GIVEN TASK:
Extend the commit text on preferring file extensions over the Content-Type header, starting right after its last line.

Prefer file extension over content headers (#74)

When determining content type the current behaviour is to trust the `Content-Type` header. However, we have recieved a number of documents with the wrong value set for this. File extensions are arguably slightly more trustworthy then the content type header, so we are opting to prefer it when one matches a supported file type
climatepolicyradar · Apr 23, 2024 · 16a1a9e · 16a1a9e
1 parent a6bcbcb
commit 16a1a9e
Show file tree

Hide file tree

Showing 4 changed files with 48 additions and 2 deletions.
diff --git a/src/navigator_data_ingest/base/api_client.py b/src/navigator_data_ingest/base/api_client.py
@@ -11,6 +11,7 @@
 from tenacity.stop import stop_after_attempt
 from tenacity.wait import wait_random_exponential
 
+from navigator_data_ingest.base.utils import determine_content_type
 from navigator_data_ingest.base.types import (
     MULTI_FILE_CONTENT_TYPES,
     SUPPORTED_CONTENT_TYPES,
@@ -53,7 +54,8 @@ def upload_document(
 
     try:
         download_response = _download_from_source(session, source_url)
-        content_type = download_response.headers["Content-Type"].split(";")[0]
+        content_type = determine_content_type(download_response, source_url)

STORED ROWS:
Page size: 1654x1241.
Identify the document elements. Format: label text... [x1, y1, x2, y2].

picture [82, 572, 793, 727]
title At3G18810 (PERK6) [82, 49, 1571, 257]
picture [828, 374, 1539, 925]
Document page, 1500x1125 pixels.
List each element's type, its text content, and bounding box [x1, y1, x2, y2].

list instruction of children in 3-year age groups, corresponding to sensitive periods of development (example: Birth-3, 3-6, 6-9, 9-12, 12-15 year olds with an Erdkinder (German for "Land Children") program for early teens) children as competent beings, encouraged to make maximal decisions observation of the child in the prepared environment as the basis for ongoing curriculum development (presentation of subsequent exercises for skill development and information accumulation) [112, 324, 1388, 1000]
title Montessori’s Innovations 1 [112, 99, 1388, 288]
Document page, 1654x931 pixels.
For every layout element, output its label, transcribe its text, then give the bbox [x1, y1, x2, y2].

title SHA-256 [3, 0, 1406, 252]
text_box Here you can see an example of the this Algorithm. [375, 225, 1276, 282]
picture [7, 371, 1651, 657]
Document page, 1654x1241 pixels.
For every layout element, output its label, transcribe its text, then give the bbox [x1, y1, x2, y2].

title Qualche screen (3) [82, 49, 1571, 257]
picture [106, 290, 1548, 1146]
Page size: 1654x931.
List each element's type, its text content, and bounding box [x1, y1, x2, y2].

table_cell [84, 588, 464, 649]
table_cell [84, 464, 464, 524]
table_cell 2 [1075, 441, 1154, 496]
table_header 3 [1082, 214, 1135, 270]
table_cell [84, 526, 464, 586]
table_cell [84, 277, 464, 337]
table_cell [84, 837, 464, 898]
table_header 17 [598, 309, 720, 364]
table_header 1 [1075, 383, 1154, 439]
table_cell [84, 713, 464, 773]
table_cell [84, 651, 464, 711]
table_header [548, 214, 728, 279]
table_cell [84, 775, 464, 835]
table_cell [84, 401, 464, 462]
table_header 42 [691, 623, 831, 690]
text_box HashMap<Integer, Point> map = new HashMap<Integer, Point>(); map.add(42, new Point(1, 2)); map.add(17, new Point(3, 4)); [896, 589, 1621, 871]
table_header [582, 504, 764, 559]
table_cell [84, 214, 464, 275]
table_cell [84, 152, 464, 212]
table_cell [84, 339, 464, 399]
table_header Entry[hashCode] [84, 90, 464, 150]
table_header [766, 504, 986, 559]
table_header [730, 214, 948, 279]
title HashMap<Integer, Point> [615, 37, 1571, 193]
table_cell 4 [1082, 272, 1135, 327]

TASK OUTPUT:
+
         # Update the result object with the detected content type
         upload_result.content_type = content_type
 

diff --git a/src/navigator_data_ingest/base/types.py b/src/navigator_data_ingest/base/types.py
@@ -47,6 +47,8 @@ class DocumentType(str, Enum):
     CONTENT_TYPE_HTML: ".html",
     CONTENT_TYPE_DOCX: ".docx",
 }
+# Reversed mapping to get content types from file extensions
+CONTENT_TYPE_MAPPING = {v: k for k, v in FILE_EXTENSION_MAPPING.items()}
 
 
 class Event(BaseModel):  # noqa: D101

diff --git a/src/navigator_data_ingest/base/utils.py b/src/navigator_data_ingest/base/utils.py
@@ -4,8 +4,9 @@
 from typing import cast
 
 from cloudpathlib import CloudPath, S3Path
+from requests import Response
 
-from navigator_data_ingest.base.types import DocumentGenerator
+from navigator_data_ingest.base.types import DocumentGenerator, CONTENT_TYPE_MAPPING
 from cpr_data_access.pipeline_general_models import (
     Update,
     PipelineUpdates,
@@ -76,3 +77,20 @@ def parser_input_already_exists(
         )
         return True
     return False
+
+
+def determine_content_type(response: Response, source_url: str) -> str:
+    """Use the response headers and file extension to determine content type
+
+    Args:
+        response (Response): the request object from the file download
+        source_url (str): The defined source url
+
+    Returns:
+        str: chosen content type
+    """
+
+    content_type_header = response.headers["Content-Type"].split(";")[0]
+    file_extension_start_index = source_url.rindex(".")
+    file_extension = source_url[file_extension_start_index:]
+    return CONTENT_TYPE_MAPPING.get(file_extension, content_type_header)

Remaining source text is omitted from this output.